- Work request -
Write out the text of every entry below again word for word, keeping each line as it appears. Leave the pictures out.

- Record set -
^^^^^^^^^^^^^^^^

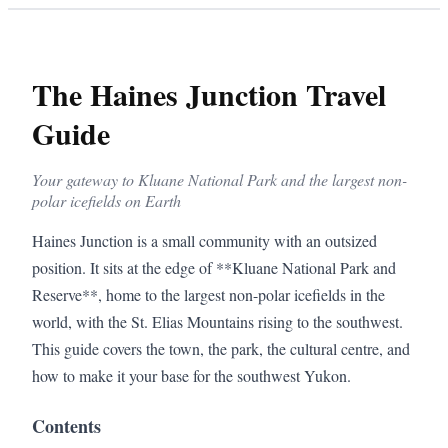
The Haines Junction Travel
Guide
Your gateway to Kluane National Park and the largest non-
polar icefields on Earth
Haines Junction is a small community with an outsized
position. It sits at the edge of **Kluane National Park and
Reserve**, home to the largest non-polar icefields in the
world, with the St. Elias Mountains rising to the southwest.
This guide covers the town, the park, the cultural centre, and
how to make it your base for the southwest Yukon.
Contents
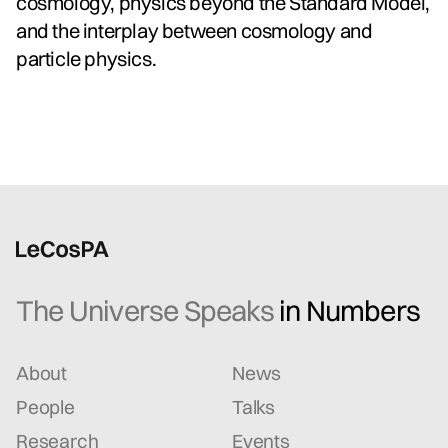
cosmology, physics beyond the Standard Model,
and the interplay between cosmology and
particle physics.
The Universe Speaks
in Numbers
About
News
People
Talks
Research
Events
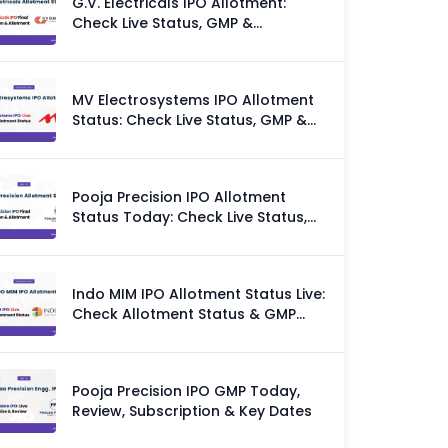
G.V. Electricals IPO Allotment:
Check Live Status, GMP &
Allotment Chances
MV Electrosystems IPO Allotment
Status: Check Live Status, GMP &
Allotment Chances
Pooja Precision IPO Allotment
Status Today: Check Live Status,
GMP & Allotment Chances
Indo MIM IPO Allotment Status Live:
Check Allotment Status & GMP
Today
Pooja Precision IPO GMP Today,
Review, Subscription & Key Dates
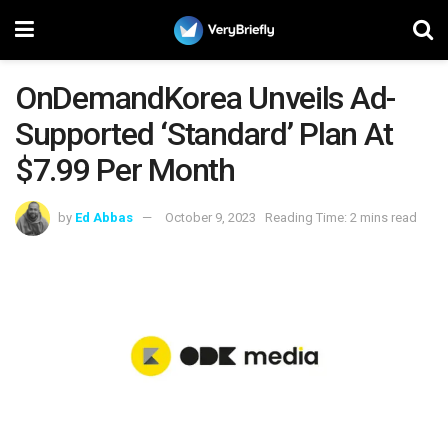
OnDemandKorea Unveils Ad-
Supported ‘Standard’ Plan At
$7.99 Per Month
by
Ed Abbas
October 9, 2023
Reading Time: 2 mins read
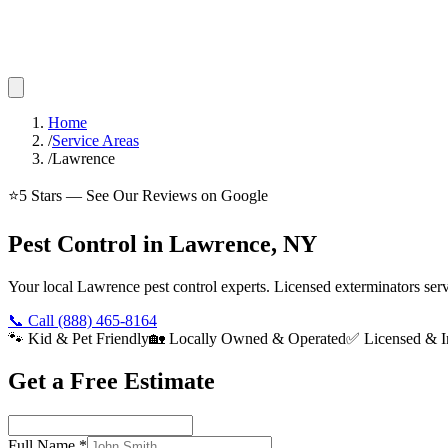
Home
/
Service Areas
/
Lawrence
⭐
5
Stars — See Our Reviews on Google
Pest Control in Lawrence, NY
Your local Lawrence pest control experts. Licensed exterminators se
📞 Call
(888) 465-8164
🐾 Kid & Pet Friendly
🏡 Locally Owned & Operated
✅ Licensed & I
Get a Free Estimate
Full Name
*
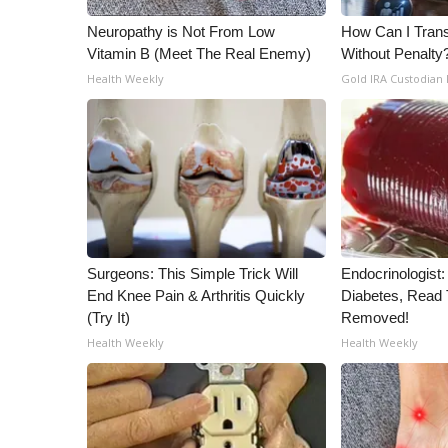
Neuropathy is Not From Low
How Can I Trans
Vitamin B (Meet The Real Enemy)
Without Penalty
Health Weekly
Gold IRA Custodian
Surgeons: This Simple Trick Will
Endocrinologist:
End Knee Pain & Arthritis Quickly
Diabetes, Read T
(Try It)
Removed!
Health Weekly
Health Weekly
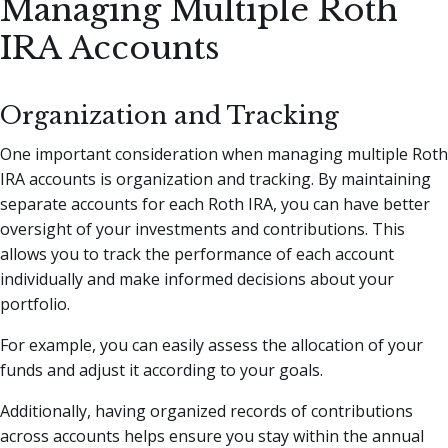
Managing Multiple Roth
IRA Accounts
Organization and Tracking
One important consideration when managing multiple Roth
IRA accounts is organization and tracking. By maintaining
separate accounts for each Roth IRA, you can have better
oversight of your investments and contributions. This
allows you to track the performance of each account
individually and make informed decisions about your
portfolio.
For example, you can easily assess the allocation of your
funds and adjust it according to your goals.
Additionally, having organized records of contributions
across accounts helps ensure you stay within the annual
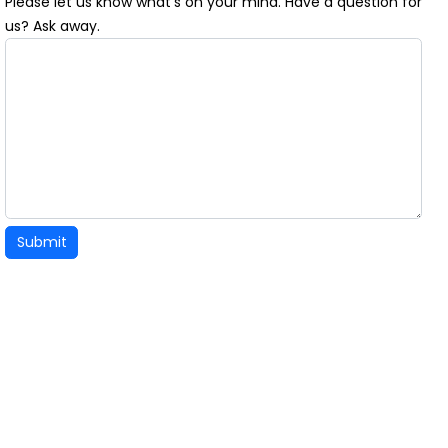
Please let us know what's on your mind. Have a question for
us? Ask away.
Submit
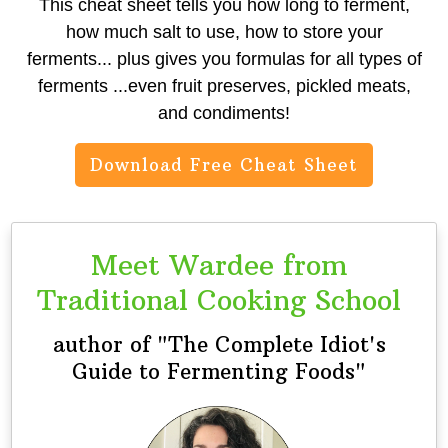
This cheat sheet tells you how long to ferment,
how much salt to use, how to store your
ferments... plus gives you formulas for all types of
ferments ...even fruit preserves, pickled meats,
and condiments!
Download Free Cheat Sheet
Meet Wardee from
Traditional Cooking School
author of "The Complete Idiot's
Guide to Fermenting Foods"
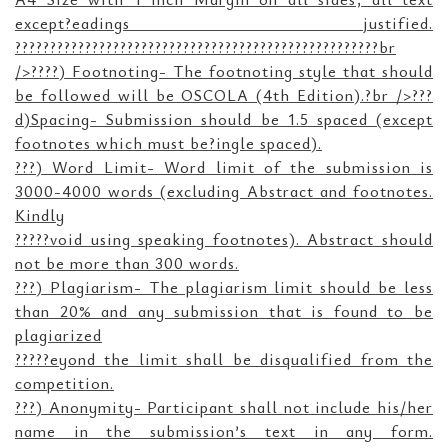
except?eadings justified.
????????????????????????????????????????????????????br
/>????) Footnoting- The footnoting style that should
be followed will be OSCOLA (4th Edition).?br />???
d)Spacing- Submission should be 1.5 spaced (except
footnotes which must be?ingle spaced).
???) Word Limit- Word limit of the submission is
3000-4000 words (excluding Abstract and footnotes.
Kindly
?????void using speaking footnotes). Abstract should
not be more than 300 words.
???) Plagiarism- The plagiarism limit should be less
than 20% and any submission that is found to be
plagiarized
?????eyond the limit shall be disqualified from the
competition.
???) Anonymity- Participant shall not include his/her
name in the submission’s text in any form.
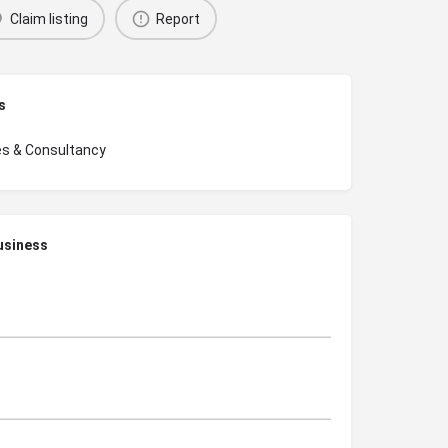
Claim listing
Report
s
es & Consultancy
usiness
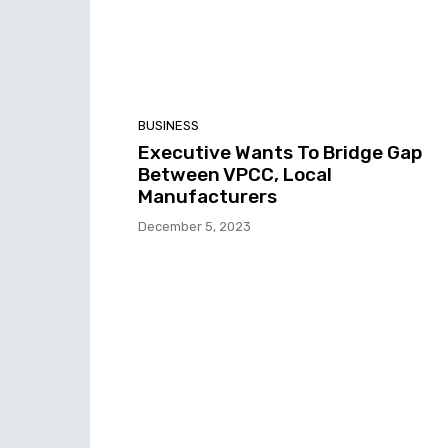
BUSINESS
Executive Wants To Bridge Gap
Between VPCC, Local
Manufacturers
December 5, 2023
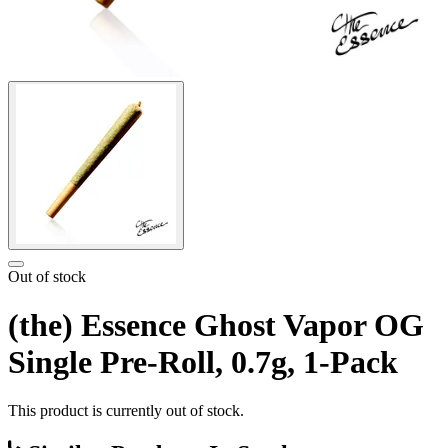
Out of stock
(the) Essence Ghost Vapor OG
Single Pre-Roll, 0.7g, 1-Pack
This product is currently out of stock.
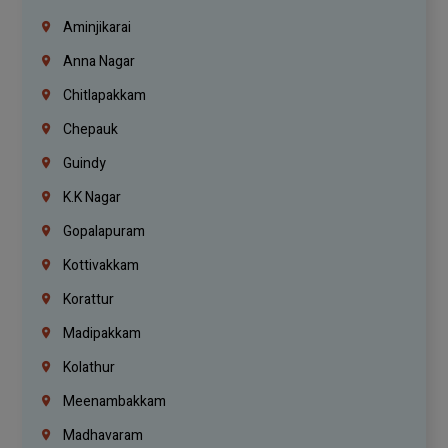
Aminjikarai
Anna Nagar
Chitlapakkam
Chepauk
Guindy
K.K Nagar
Gopalapuram
Kottivakkam
Korattur
Madipakkam
Kolathur
Meenambakkam
Madhavaram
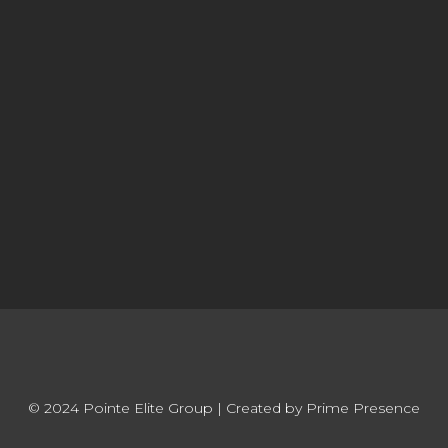
© 2024 Pointe Elite Group | Created by Prime Presence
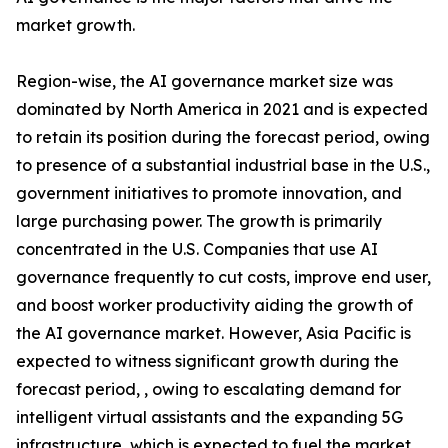
market growth.
Region-wise, the AI governance market size was
dominated by North America in 2021 and is expected
to retain its position during the forecast period, owing
to presence of a substantial industrial base in the U.S.,
government initiatives to promote innovation, and
large purchasing power. The growth is primarily
concentrated in the U.S. Companies that use AI
governance frequently to cut costs, improve end user,
and boost worker productivity aiding the growth of
the AI governance market. However, Asia Pacific is
expected to witness significant growth during the
forecast period, , owing to escalating demand for
intelligent virtual assistants and the expanding 5G
infrastructure, which is expected to fuel the market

^^^^^^^^^^^^^^^^

- Task response -
The Haines Junction Travel
Guide
Your gateway to Kluane National Park and the largest non-
polar icefields on Earth
Haines Junction is a small community with an outsized
position. It sits at the edge of **Kluane National Park and
Reserve**, home to the largest non-polar icefields in the
world, with the St. Elias Mountains rising to the southwest.
This guide covers the town, the park, the cultural centre, and
how to make it your base for the southwest Yukon.
Contents
cosmology, physics beyond the Standard Model,
and the interplay between cosmology and
particle physics.
The Universe Speaks
in Numbers
About
News
People
Talks
Research
Events
G.V. Electricals IPO Allotment:
Check Live Status, GMP &
Allotment Chances
MV Electrosystems IPO Allotment
Status: Check Live Status, GMP &
Allotment Chances
Pooja Precision IPO Allotment
Status Today: Check Live Status,
GMP & Allotment Chances
Indo MIM IPO Allotment Status Live:
Check Allotment Status & GMP
Today
Pooja Precision IPO GMP Today,
Review, Subscription & Key Dates
OnDemandKorea Unveils Ad-
Supported ‘Standard’ Plan At
$7.99 Per Month
by
Ed Abbas
October 9, 2023
Reading Time: 2 mins read
Home
/
Service Areas
/
Lawrence
⭐
5
Stars — See Our Reviews on Google
Pest Control in Lawrence, NY
Your local Lawrence pest control experts. Licensed exterminators se
📞 Call
(888) 465-8164
🐾 Kid & Pet Friendly
🏡 Locally Owned & Operated
✅ Licensed & I
Get a Free Estimate
Full Name
*
Neuropathy is Not From Low
How Can I Trans
Vitamin B (Meet The Real Enemy)
Without Penalty
Health Weekly
Gold IRA Custodian
Surgeons: This Simple Trick Will
Endocrinologist:
End Knee Pain & Arthritis Quickly
Diabetes, Read T
(Try It)
Removed!
Health Weekly
Health Weekly
Managing Multiple Roth
IRA Accounts
Organization and Tracking
One important consideration when managing multiple Roth
IRA accounts is organization and tracking. By maintaining
separate accounts for each Roth IRA, you can have better
oversight of your investments and contributions. This
allows you to track the performance of each account
individually and make informed decisions about your
portfolio.
For example, you can easily assess the allocation of your
funds and adjust it according to your goals.
Additionally, having organized records of contributions
across accounts helps ensure you stay within the annual
Please let us know what's on your mind. Have a question for
us? Ask away.
Submit
This cheat sheet tells you how long to ferment,
how much salt to use, how to store your
ferments... plus gives you formulas for all types of
ferments ...even fruit preserves, pickled meats,
and condiments!
Download Free Cheat Sheet
Meet Wardee from
Traditional Cooking School
author of "The Complete Idiot's
Guide to Fermenting Foods"
except?eadings justified.
????????????????????????????????????????????????????br
/>????) Footnoting- The footnoting style that should
be followed will be OSCOLA (4th Edition).?br />???
d)Spacing- Submission should be 1.5 spaced (except
footnotes which must be?ingle spaced).
???) Word Limit- Word limit of the submission is
3000-4000 words (excluding Abstract and footnotes.
Kindly
?????void using speaking footnotes). Abstract should
not be more than 300 words.
???) Plagiarism- The plagiarism limit should be less
than 20% and any submission that is found to be
plagiarized
?????eyond the limit shall be disqualified from the
competition.
???) Anonymity- Participant shall not include his/her
name in the submission’s text in any form.
Claim listing
Report
s
es & Consultancy
usiness
BUSINESS
Executive Wants To Bridge Gap
Between VPCC, Local
Manufacturers
December 5, 2023
Out of stock
(the) Essence Ghost Vapor OG
Single Pre-Roll, 0.7g, 1-Pack
This product is currently out of stock.
Aminjikarai
Anna Nagar
Chitlapakkam
Chepauk
Guindy
K.K Nagar
Gopalapuram
Kottivakkam
Korattur
Madipakkam
Kolathur
Meenambakkam
Madhavaram
© 2024 Pointe Elite Group | Created by Prime Presence
market growth.
Region-wise, the AI governance market size was
dominated by North America in 2021 and is expected
to retain its position during the forecast period, owing
to presence of a substantial industrial base in the U.S.,
government initiatives to promote innovation, and
large purchasing power. The growth is primarily
concentrated in the U.S. Companies that use AI
governance frequently to cut costs, improve end user,
and boost worker productivity aiding the growth of
the AI governance market. However, Asia Pacific is
expected to witness significant growth during the
forecast period, , owing to escalating demand for
intelligent virtual assistants and the expanding 5G
infrastructure, which is expected to fuel the market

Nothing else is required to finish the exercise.